**Assignment:** Could you reproduce everything in the Hopsworks 0.10 announcement below, word for word, from "Published by Theofilos" down to "of Q3 2019."?
[Excerpt — start]
Published by Theofilos Kakantousis on

Introducing Hopsworks 0.10

Hopsworks 0.10 brings the latest features, improvements and bug fixes. It is the biggest release done so far, made up of 191 JIRAs including many new features. Also, this version marks the last of the 0.x series, as Hopsworks is gearing up towards its 1.x series starting with 1.0 end of Q3 2019.

Highlights

With HOPSWORKS-954, Hopsworks becomes the first Big Data & AI platform to support AMD’s ROCm open source Deep Learning framework. Users of a Hopsworks cluster that is equipped with AMD GPUs, can now run their Deep Learning TensorFlow/PyTorch etc. applications on AMD GPUs from within the familiar environment of a Hopsworks project. You can find more information in the 4th HopsML meetup talk AMD/ROCm for Hopsworks and in the Spark Summit talk, ROCm and Distributed Deep Learning on Spark and TensorFlow.
[Excerpt — finish]
[Exercise data — start]
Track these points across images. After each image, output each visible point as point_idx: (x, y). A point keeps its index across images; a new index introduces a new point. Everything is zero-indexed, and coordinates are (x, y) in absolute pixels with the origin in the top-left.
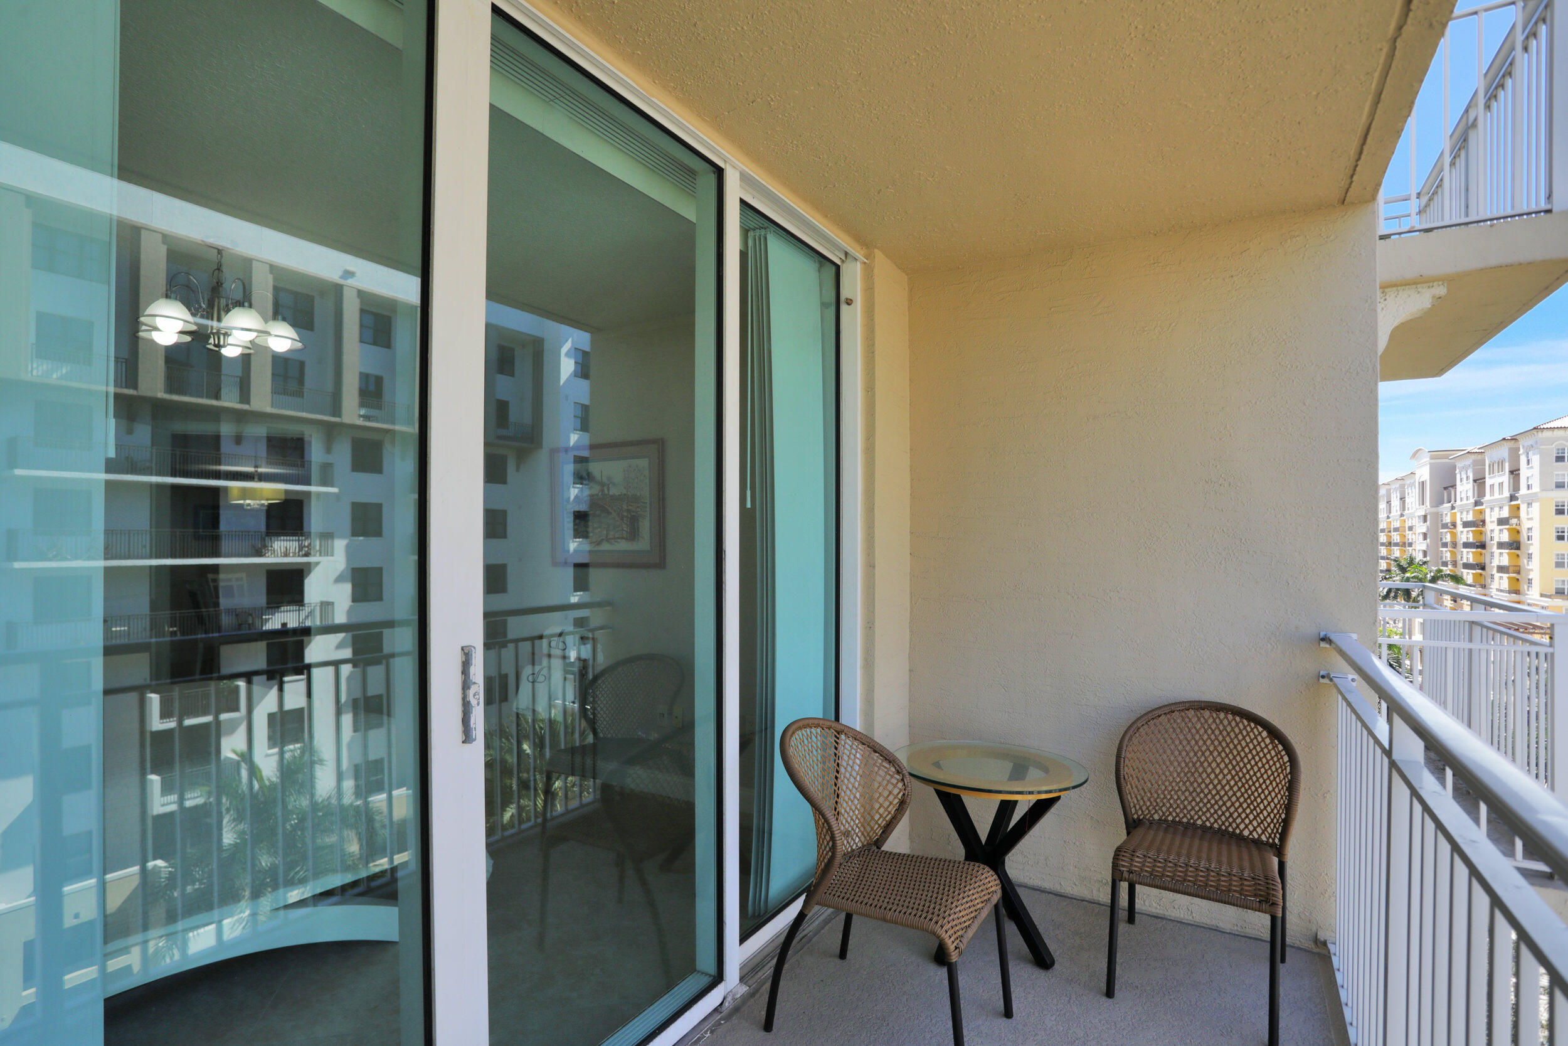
[Exercise data — finish]
**Response area:**
Published by Theofilos Kakantousis on

Introducing Hopsworks 0.10

Hopsworks 0.10 brings the latest features, improvements and bug fixes. It is the biggest release done so far, made up of 191 JIRAs including many new features. Also, this version marks the last of the 0.x series, as Hopsworks is gearing up towards its 1.x series starting with 1.0 end of Q3 2019.